We don’t have an “answering service” but we do have a secretary who fields our calls during the day and follows up with us if we’re on and sometimes when we’re not.

The way it’s worked at both of the hospitals I’ve worked at is they don’t get any number besides the hospital operator… that would be my first step. Figure out how they’re getting your personal number and fix that. We did have an issue a few months ago in which the resident workroom number got inadvertently added to ALL the discharge summaries and it was a disaster.

Then it goes to the nursing station, where they can usually triage. If they do get through to a doctor it’s just whoever’s on inpatient, they wouldn’t call us directly. I would personally only take action if it’s regarding a discharge prescription I/my group provided. Otherwise see PCP or come back to the ED.

My group also does proactive call backs for specific situations, like if a blood culture is pending at discharge and pops positive.

How are these calls even getting to you? We answer them on the unit and redirect to clinic (+/- rec the on call option if after hours) or EMS/ED for emergency.

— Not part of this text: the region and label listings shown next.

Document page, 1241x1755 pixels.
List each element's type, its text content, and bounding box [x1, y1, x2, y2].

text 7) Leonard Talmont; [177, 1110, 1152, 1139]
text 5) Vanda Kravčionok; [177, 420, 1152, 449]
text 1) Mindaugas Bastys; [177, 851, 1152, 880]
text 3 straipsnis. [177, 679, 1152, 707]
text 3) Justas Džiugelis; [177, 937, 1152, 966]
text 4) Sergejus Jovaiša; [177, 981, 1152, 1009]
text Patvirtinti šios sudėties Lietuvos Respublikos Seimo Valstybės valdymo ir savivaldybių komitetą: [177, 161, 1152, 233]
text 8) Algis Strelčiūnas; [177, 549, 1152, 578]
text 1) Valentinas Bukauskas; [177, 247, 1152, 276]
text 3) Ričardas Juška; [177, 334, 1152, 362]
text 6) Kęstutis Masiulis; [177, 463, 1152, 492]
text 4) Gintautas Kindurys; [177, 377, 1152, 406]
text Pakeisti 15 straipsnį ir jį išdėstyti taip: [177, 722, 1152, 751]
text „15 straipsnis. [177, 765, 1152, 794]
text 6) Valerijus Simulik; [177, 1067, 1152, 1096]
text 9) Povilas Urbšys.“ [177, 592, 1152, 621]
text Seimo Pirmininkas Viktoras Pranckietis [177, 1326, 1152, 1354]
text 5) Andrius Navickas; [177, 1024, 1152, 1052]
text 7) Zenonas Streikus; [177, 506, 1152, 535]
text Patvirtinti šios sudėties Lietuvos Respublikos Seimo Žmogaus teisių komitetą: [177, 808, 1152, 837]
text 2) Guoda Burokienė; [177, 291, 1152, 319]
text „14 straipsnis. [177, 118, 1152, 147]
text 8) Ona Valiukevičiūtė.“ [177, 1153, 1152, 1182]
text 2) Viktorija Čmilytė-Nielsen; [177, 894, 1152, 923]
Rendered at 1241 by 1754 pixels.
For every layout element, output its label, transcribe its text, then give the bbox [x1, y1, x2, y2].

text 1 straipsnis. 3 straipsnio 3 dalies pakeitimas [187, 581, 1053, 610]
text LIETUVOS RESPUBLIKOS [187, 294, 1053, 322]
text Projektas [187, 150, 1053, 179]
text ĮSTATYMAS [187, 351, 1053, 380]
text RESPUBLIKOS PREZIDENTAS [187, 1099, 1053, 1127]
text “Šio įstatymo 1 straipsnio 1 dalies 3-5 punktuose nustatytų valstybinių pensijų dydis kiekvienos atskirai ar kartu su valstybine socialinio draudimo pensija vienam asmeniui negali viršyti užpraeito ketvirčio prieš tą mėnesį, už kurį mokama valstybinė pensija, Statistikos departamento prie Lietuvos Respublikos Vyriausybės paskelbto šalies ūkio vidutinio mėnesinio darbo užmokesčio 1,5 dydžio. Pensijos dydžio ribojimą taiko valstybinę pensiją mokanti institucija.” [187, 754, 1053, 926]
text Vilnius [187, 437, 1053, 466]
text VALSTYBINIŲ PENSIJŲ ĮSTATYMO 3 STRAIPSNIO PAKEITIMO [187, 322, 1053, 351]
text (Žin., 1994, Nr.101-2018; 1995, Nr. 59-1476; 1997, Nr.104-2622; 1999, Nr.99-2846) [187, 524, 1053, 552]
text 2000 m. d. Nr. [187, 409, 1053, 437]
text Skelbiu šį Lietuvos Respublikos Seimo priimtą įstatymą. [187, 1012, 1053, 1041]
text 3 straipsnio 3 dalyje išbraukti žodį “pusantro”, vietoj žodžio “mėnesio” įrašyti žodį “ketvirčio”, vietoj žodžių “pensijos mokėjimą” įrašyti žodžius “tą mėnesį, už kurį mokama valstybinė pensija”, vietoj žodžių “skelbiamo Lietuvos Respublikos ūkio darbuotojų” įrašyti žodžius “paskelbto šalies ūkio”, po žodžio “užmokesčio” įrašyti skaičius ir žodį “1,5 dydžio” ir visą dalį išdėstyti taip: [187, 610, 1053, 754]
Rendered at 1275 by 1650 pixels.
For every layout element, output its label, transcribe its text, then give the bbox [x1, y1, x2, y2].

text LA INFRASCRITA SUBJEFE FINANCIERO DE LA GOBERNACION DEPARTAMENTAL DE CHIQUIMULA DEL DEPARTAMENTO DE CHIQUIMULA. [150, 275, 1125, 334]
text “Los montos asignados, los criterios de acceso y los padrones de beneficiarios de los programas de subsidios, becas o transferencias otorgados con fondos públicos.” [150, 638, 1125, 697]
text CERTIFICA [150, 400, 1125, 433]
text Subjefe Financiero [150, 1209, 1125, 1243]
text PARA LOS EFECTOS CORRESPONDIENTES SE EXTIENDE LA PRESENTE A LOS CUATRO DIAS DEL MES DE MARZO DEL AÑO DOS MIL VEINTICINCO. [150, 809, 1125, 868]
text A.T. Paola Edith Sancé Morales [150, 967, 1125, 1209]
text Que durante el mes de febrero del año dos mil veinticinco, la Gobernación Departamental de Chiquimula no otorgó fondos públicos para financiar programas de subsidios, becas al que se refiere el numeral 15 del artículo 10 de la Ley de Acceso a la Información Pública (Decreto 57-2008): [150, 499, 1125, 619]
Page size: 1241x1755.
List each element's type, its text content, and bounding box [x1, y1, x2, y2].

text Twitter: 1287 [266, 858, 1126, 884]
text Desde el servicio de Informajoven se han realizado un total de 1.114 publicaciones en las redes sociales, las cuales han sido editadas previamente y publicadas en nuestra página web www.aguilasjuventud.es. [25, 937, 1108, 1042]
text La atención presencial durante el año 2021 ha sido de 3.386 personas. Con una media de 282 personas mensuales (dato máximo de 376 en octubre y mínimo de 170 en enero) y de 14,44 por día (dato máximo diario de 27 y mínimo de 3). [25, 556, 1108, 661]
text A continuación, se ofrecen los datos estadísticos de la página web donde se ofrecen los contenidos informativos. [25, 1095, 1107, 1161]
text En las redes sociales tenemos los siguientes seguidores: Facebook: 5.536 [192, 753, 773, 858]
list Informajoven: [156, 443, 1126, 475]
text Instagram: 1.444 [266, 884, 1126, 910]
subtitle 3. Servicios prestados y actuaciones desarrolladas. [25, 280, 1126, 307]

Occasionally I have to troubleshoot (i.e. contacting a pharmacy to re-order verbally), but you should not be getting calls on your time off!

Hold the insurance company legally responsible for any harm that comes to this patient.

Hey, a man can dream, can’t he?

Contact their PCP. Our hospital also discharges patients with 30 days from hospital pharmacy, so we know if it goes through before the patient leaves.

I think that’s a big part of my irritation too, this expectation to provide medical advice outside of my working hours without pay.

Just to be clear, this is not how I feel when I’m on service. If someone needs urgent/emergent care and it’s 6:01 PM, this is not my attitude. This is specifically for days that I am completely off schedule.